**Trabajo a realizar**
Muestra cada línea de los registros que contenga la palabra "attached".

(Registros de contornos)
□ □ □ □ □

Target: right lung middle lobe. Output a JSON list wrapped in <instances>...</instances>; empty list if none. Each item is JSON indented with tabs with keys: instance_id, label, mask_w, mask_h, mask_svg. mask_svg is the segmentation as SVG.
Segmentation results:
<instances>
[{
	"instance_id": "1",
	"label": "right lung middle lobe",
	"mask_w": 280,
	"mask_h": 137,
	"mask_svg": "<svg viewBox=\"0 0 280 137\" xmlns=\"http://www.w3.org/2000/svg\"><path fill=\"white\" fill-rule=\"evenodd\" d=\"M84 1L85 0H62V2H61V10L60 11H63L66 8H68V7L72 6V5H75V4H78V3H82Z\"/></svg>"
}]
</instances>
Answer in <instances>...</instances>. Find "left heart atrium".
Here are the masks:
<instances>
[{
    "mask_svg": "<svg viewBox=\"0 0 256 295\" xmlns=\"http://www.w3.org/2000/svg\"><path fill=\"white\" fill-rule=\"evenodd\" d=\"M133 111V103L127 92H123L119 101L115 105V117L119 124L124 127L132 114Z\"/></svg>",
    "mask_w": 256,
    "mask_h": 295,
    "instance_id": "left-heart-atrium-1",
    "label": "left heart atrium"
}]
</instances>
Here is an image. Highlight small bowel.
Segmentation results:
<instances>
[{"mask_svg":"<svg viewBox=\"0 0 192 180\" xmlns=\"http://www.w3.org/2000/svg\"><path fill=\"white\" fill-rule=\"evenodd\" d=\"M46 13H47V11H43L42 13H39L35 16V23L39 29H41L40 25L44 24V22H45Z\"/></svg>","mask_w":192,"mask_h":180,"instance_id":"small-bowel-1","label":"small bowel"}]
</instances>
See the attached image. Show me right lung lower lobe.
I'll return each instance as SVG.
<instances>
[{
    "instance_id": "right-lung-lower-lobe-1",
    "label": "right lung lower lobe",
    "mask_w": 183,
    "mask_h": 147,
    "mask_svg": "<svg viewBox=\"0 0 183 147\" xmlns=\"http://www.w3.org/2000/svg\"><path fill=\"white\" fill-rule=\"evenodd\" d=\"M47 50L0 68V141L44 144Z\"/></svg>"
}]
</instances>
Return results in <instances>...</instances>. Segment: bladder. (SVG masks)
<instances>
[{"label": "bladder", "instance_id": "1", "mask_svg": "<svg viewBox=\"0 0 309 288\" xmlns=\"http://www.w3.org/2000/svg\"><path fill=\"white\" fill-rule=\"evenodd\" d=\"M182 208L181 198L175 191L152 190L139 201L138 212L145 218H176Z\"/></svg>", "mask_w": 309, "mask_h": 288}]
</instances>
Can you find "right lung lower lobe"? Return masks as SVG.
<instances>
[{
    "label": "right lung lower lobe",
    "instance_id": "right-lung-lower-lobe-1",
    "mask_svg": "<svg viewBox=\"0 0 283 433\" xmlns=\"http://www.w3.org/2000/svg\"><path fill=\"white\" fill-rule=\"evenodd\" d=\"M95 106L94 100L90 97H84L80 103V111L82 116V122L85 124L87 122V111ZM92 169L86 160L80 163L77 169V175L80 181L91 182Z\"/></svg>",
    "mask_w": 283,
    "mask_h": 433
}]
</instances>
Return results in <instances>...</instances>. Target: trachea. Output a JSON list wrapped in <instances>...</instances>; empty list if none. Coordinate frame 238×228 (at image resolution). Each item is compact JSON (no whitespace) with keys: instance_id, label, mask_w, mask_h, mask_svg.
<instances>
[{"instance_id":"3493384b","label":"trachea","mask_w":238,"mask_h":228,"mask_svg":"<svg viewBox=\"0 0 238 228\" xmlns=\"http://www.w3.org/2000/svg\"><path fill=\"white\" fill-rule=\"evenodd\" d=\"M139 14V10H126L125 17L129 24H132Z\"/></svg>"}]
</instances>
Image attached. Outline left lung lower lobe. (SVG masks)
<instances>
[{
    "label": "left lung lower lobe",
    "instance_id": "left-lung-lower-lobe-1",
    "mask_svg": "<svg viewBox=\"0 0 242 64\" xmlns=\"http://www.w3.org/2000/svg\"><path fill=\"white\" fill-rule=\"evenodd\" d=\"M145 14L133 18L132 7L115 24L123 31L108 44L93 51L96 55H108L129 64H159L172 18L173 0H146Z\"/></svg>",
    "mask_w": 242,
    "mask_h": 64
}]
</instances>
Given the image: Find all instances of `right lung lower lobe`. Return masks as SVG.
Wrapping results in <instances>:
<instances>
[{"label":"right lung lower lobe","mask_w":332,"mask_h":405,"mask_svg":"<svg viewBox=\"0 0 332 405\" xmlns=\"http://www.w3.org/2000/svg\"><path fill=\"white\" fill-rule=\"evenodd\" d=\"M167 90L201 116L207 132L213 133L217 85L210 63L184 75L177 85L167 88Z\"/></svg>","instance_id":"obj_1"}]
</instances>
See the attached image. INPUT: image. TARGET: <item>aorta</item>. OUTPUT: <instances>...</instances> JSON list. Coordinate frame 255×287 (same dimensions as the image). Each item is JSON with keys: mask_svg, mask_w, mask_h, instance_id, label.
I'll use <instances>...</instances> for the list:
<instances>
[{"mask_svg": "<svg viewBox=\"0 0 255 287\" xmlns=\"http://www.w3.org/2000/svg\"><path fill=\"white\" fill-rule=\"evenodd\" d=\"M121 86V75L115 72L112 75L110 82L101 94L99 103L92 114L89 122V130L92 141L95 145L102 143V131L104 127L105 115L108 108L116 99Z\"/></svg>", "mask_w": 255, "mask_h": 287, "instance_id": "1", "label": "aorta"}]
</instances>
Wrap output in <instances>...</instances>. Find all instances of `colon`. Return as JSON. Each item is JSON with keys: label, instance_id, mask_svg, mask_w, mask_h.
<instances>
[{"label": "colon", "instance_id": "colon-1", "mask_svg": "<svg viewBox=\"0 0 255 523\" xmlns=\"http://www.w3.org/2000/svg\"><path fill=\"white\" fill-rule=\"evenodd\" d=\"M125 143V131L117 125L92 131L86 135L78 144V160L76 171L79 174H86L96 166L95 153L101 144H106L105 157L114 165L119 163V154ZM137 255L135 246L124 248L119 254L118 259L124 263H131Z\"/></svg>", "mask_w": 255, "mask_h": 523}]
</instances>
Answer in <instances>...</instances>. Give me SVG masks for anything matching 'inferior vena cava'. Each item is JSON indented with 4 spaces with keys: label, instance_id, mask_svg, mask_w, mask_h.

□ □ □ □ □

**Resultado de tarea**
See the attached image. Show me right lung lower lobe.
Image attached. Outline left lung lower lobe. (SVG masks)
See the attached image. INPUT: image. TARGET: <item>aorta</item>. OUTPUT: <instances>...</instances> JSON list. Coordinate frame 255×287 (same dimensions as the image). Each item is JSON with keys: mask_svg, mask_w, mask_h, instance_id, label.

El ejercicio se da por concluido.